When I was growing up I was sure of two things. 1. I was retarded and 2. that I was adopted. – eventually I learned that 1. no and 2. no.

however, there is lingering doubt remaining about both only because my nature is different and odd and my nurture is fantastically imprinted.

I was also told that I couldn’t carry a tune and was in speech therapy because I was monotone and thought to be tone deaf – both of these ended life being not true as I have become an accomplished musician and a pretty good singer.

If I was so motivated – this would be the start of my autobiography – or my memoirs as they call them.

what follows is probably terrible or terrific…

the great idiot of us all

the rain sleeps;

passed the nickel

through gates of wrath

after

observedly pounded on

windows and

doors and windows

doors and windows.

 

slept under lit porticoes

and flooded swails.

– last night I wrote this but may take it back

December 30, 2011

a busy day or at least a busy morning or how I learned to fill out medicare paperwork…

by jhon baker

Already having been here for an hour and a half and out of coffee but rich in apple fritter – the radio plays Steve Miller much to a lack of excitement about it from the general crowd gathered in the IV infusion lab at Sherman Hospital.

We started this morning at the wound care clinic and waiting for a surgeon to look at the near 7 cm wound in my MIL’s chest.

but for another topic – I have bought a copy of my own book for my wife’s first generation Nook – she now has a color Nook and I am borrowing her old one to read Mark Twain’s Autobiography as it is a rather large book and difficult to hold while in bed, lying down and preparing for restlessness in the dark. Anyway – I then got an app for my iPhone that makes available my Nook books on my iPhone – the line breaks are not correct on the iPhone and I cannot imagine reading something like a book on the phone that should really be for making phone calls and not playing games, checking e-mail, taking photos and all the other crap one can do with the phone.
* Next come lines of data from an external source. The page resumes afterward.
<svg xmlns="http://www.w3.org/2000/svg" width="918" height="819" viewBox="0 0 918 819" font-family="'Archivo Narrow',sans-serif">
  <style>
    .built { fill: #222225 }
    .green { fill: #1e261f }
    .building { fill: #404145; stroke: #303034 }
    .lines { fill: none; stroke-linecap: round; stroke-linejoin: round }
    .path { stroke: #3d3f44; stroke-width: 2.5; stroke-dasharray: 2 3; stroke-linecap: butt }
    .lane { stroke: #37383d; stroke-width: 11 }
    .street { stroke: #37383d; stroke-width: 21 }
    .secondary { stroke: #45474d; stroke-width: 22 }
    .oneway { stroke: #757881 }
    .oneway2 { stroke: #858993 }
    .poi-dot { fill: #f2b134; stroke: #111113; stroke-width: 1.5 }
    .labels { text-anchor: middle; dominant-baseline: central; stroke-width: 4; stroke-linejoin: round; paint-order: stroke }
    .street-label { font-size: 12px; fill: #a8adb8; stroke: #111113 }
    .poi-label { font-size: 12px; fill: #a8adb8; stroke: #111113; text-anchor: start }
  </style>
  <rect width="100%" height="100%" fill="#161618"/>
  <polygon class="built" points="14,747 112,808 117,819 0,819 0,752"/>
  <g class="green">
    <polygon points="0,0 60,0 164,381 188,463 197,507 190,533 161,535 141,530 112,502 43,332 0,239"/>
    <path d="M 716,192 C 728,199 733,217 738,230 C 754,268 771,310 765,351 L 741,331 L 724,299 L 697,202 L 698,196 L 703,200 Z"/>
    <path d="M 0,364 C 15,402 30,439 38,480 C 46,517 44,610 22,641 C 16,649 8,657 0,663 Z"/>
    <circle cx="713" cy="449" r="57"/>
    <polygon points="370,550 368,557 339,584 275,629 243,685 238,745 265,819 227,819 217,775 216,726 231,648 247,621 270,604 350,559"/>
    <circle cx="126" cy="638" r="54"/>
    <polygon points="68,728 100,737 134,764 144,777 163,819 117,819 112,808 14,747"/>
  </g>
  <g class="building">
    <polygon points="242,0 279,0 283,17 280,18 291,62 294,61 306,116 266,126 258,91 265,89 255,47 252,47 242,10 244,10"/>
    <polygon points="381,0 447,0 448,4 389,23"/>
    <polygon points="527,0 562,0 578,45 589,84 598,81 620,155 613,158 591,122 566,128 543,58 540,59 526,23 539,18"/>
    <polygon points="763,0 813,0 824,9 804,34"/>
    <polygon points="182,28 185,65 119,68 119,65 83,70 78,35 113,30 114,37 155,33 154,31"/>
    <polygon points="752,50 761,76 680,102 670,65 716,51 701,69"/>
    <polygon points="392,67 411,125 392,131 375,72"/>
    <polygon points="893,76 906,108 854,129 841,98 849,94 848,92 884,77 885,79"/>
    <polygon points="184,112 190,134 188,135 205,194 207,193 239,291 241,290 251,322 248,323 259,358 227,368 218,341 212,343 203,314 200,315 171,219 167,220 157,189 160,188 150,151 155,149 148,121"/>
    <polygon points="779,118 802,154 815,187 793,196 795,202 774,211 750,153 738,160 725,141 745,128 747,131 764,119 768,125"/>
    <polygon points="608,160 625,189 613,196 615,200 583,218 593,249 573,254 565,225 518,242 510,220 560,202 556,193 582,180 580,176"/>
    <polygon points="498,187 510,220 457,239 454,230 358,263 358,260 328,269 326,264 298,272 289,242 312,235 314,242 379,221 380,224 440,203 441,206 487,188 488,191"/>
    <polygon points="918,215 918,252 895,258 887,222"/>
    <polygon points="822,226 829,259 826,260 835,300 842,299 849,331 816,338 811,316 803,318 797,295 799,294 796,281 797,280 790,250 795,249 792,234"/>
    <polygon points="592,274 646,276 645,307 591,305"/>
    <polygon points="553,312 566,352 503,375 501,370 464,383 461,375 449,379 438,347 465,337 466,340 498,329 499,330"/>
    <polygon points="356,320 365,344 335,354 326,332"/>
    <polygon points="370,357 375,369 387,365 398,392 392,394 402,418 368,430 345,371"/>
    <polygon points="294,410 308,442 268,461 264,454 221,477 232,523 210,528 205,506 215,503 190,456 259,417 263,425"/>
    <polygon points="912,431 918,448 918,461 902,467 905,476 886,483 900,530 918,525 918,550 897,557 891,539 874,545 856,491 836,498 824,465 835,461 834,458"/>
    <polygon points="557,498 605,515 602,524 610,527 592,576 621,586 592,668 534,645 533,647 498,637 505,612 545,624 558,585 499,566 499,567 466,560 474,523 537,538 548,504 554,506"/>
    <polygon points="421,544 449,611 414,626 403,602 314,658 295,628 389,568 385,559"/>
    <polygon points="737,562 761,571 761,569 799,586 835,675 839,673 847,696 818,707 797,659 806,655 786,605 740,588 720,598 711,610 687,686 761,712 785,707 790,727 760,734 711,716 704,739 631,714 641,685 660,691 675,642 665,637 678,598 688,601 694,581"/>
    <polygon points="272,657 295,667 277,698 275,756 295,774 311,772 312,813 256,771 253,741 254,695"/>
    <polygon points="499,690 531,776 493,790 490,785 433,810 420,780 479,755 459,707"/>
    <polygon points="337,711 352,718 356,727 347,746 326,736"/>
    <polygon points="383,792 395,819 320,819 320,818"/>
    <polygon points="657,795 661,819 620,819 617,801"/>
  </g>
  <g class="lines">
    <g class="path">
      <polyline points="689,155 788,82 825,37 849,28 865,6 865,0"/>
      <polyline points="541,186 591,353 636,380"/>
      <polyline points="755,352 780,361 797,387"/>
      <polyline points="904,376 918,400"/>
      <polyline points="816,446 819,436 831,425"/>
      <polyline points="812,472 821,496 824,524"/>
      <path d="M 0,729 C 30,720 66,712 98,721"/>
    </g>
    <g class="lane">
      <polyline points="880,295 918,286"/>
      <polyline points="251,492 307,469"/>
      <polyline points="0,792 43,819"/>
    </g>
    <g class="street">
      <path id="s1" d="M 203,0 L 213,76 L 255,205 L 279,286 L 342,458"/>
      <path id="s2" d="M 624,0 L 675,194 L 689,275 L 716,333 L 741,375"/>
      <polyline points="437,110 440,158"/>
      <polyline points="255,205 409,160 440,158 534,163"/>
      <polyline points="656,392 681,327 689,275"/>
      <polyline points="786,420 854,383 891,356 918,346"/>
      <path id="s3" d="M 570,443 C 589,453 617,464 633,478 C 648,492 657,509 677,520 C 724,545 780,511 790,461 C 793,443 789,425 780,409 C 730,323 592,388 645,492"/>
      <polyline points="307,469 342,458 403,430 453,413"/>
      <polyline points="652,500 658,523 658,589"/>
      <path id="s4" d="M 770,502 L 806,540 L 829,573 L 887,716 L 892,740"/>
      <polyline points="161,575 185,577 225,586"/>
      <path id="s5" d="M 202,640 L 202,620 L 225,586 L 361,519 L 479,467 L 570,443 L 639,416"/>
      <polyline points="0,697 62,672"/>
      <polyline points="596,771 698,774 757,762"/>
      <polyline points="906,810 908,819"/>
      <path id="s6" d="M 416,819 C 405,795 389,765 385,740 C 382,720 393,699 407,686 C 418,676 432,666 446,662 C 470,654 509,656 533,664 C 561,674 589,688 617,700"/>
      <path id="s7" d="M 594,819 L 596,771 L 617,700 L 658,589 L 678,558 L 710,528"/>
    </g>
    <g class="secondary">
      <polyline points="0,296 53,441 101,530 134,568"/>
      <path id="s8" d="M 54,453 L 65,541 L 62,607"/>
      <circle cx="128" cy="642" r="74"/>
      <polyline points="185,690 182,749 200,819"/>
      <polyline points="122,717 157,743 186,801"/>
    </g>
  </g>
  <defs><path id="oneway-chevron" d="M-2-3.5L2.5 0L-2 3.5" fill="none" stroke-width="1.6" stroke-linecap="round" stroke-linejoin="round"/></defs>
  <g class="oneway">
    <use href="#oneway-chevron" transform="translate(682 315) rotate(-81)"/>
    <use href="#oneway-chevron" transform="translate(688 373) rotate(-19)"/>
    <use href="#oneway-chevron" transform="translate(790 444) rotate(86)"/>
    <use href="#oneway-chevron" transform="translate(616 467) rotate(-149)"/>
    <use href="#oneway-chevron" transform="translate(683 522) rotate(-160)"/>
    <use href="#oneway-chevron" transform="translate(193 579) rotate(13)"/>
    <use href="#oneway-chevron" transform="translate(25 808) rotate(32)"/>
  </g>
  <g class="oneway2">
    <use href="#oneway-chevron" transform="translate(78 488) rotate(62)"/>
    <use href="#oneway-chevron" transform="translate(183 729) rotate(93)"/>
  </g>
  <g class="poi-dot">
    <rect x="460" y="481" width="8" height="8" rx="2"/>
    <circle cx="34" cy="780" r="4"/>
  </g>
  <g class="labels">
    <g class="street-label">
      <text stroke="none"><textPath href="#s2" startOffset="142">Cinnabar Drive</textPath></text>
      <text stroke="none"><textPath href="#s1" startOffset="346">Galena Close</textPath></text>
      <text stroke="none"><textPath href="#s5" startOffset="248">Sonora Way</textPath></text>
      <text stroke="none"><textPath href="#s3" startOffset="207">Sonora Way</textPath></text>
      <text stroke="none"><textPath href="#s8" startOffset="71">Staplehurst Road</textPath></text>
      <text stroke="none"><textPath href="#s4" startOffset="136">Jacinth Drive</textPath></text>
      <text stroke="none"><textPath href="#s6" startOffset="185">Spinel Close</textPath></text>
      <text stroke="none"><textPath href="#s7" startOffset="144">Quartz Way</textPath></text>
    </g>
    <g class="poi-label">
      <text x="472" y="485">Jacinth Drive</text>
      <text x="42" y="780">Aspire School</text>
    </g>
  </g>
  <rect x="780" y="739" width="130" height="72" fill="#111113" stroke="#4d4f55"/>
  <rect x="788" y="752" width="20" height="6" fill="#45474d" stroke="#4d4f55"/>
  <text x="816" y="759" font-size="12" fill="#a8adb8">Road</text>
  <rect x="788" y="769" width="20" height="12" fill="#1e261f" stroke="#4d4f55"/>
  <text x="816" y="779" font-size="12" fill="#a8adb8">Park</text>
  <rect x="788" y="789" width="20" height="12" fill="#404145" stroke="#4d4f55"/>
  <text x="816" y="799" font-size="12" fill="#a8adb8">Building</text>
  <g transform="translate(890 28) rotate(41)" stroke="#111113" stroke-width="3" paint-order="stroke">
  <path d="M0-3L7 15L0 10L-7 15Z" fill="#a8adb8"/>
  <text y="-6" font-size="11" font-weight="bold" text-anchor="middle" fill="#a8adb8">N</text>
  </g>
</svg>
I wouldn’t be surprised if the next iPhone was designed to do everything including talk for you and organize your garage but not make phone calls – and they will change the name to what the device actually is – a handheld personal computer – desktop, laptop and the handheld – next real step is the implant singularity.

I am tangential by nature.

I like being able to carry my book, as in MY book, with me everywhere and have it take up no added room. This is especially handy as I don’t memorize my poems and try to forget that I’ve written most of them – now when someone says – tell me a poem, I can bust out my phone and do just that.

 

St Sebastian

 

walked, mid January,

through snowy woods

stepping lightly the tracks

of those travelled before,

leaving some for those behind.

 

no turns but trees to rest upon

no crickets to sing or call

no voices but those of

my companions

no impressive sigh

but that of our feet

crushing through

and impermanent

as I looked further,

down the path

we traveled,

it was Sebastian I thought of

and his arrows.

 

– Hoc Scripsi

 

that is one of the first poems written in this year and I wonder what will be the last completed. I wonder what will be the first of 2012 unless the earth comes to a mind bogglingly spectacular end tomorrow night.

I do not look forward to organizing my paperwork for the tax man/woman/alien.

my MIL sleeps lightly in the barcalounger while being infused – I type and listen to bad radio commercials.

I am informed by bad advertising and pulp and the slush pile which my poetry occupies.